Eurocash (EUR) Q2 2025 earnings summary
Event summary combining transcript, slides, and related documents.
Q2 2025 earnings summary
16 Dec, 2025Executive summary
Sales declined 1.2% year-over-year in Q2 2025, outperforming a 3.5% drop in the wholesale relevant market, with market share maintained but overall results unsatisfactory.
Adjusted EBITDA margin improved to 3.0% in Q2 2025 from 2.7% a year earlier, driven by cost discipline and PLN 52m in savings.
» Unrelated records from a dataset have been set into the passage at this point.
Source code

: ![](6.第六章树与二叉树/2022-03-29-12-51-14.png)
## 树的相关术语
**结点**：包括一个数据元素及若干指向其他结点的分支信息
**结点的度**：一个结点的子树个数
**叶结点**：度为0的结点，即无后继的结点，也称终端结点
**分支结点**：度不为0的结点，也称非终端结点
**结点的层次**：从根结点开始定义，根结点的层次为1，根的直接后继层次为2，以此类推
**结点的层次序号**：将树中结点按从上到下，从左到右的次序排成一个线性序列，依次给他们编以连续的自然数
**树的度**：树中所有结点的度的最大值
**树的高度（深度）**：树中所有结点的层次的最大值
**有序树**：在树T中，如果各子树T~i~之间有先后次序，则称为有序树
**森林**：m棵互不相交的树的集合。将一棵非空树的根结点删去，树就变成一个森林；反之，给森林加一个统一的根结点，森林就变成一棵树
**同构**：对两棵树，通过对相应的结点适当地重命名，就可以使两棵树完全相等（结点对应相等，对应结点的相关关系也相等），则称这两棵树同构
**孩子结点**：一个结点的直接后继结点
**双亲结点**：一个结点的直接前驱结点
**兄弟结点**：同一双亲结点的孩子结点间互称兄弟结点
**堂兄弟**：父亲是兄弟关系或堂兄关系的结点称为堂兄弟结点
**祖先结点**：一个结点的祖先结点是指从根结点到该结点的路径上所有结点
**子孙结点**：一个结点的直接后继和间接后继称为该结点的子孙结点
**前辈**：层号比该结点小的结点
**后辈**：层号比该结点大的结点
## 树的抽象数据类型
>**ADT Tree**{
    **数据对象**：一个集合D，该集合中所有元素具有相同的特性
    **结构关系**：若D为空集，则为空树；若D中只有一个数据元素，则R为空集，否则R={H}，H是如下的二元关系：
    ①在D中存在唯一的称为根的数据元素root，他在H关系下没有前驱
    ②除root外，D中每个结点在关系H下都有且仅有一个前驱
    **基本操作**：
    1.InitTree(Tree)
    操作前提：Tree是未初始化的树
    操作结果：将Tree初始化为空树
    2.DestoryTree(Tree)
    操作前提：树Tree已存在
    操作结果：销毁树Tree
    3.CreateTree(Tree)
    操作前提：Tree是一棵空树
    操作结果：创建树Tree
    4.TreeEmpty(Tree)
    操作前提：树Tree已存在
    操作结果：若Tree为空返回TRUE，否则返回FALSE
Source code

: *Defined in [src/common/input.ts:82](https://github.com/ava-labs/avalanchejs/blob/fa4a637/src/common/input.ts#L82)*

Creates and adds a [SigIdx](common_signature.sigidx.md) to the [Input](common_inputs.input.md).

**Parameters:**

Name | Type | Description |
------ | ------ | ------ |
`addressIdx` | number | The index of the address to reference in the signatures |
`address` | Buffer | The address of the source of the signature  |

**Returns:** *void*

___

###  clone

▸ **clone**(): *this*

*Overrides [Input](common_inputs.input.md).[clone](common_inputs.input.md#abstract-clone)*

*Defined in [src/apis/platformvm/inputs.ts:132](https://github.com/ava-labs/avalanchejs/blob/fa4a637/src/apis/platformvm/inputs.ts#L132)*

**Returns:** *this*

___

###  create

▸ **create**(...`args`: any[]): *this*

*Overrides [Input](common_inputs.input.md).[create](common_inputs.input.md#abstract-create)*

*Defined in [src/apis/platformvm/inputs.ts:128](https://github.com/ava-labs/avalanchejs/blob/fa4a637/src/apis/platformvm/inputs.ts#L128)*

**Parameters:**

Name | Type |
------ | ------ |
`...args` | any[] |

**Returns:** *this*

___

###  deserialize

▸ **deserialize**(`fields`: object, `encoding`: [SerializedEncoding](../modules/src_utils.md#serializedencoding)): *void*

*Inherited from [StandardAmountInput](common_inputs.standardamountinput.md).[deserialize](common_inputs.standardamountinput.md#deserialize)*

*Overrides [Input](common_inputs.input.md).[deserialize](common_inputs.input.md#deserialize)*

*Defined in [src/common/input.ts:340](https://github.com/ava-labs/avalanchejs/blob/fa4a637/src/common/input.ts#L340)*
Growth platforms, notably Frisco and Duży Ben, posted positive EBITDA for the first time, with Frisco sales up 25% year-over-year and expansion into Łódź.
Franchise network expanded by 428 stores in the first half, with franchise stores showing positive like-for-like sales (+1.1%) against a declining market.
Management remains focused on cost efficiency, profitability, and franchise integration as strategic priorities.
Financial highlights
Q2 2025 sales down 1.2% year-over-year to PLN 7,886m; adjusted EBITDA up 9.1% to PLN 239m; EBIT up 24% to PLN 82m.
H1 2025 sales down 4.3% year-over-year to PLN 14,760.3m; gross margin up to 13.23%; EBITDA at PLN 350.6m (margin 2.38%).
Net loss for H1 2025 was PLN 91.5m, including a loss of PLN 11.4m from discontinued operations.
Free cash flow for H1 2025 at PLN 250 million, stable year-over-year after adjusting for a PLN 52 million investment.
Net debt/EBITDA at 0.89 pre-IFRS16 and 2.56 post-IFRS16; net debt at PLN 368m pre-IFRS16 and PLN 2,376m post-IFRS16.
Outlook and guidance
Management targets improved EBITDA and net income for full-year 2025 versus 2024, but does not plan to publish forecasts due to market uncertainty.
Frisco expected to be profitable on EBIT and net profit level for full-year 2026.
No specific gross margin guidance; profitability improvement depends on sales recovery.
Continued focus on cost discipline, working capital optimization, and franchise network expansion.
The Group aims to maintain a stable financing structure and return to regular dividend payments, subject to financing terms.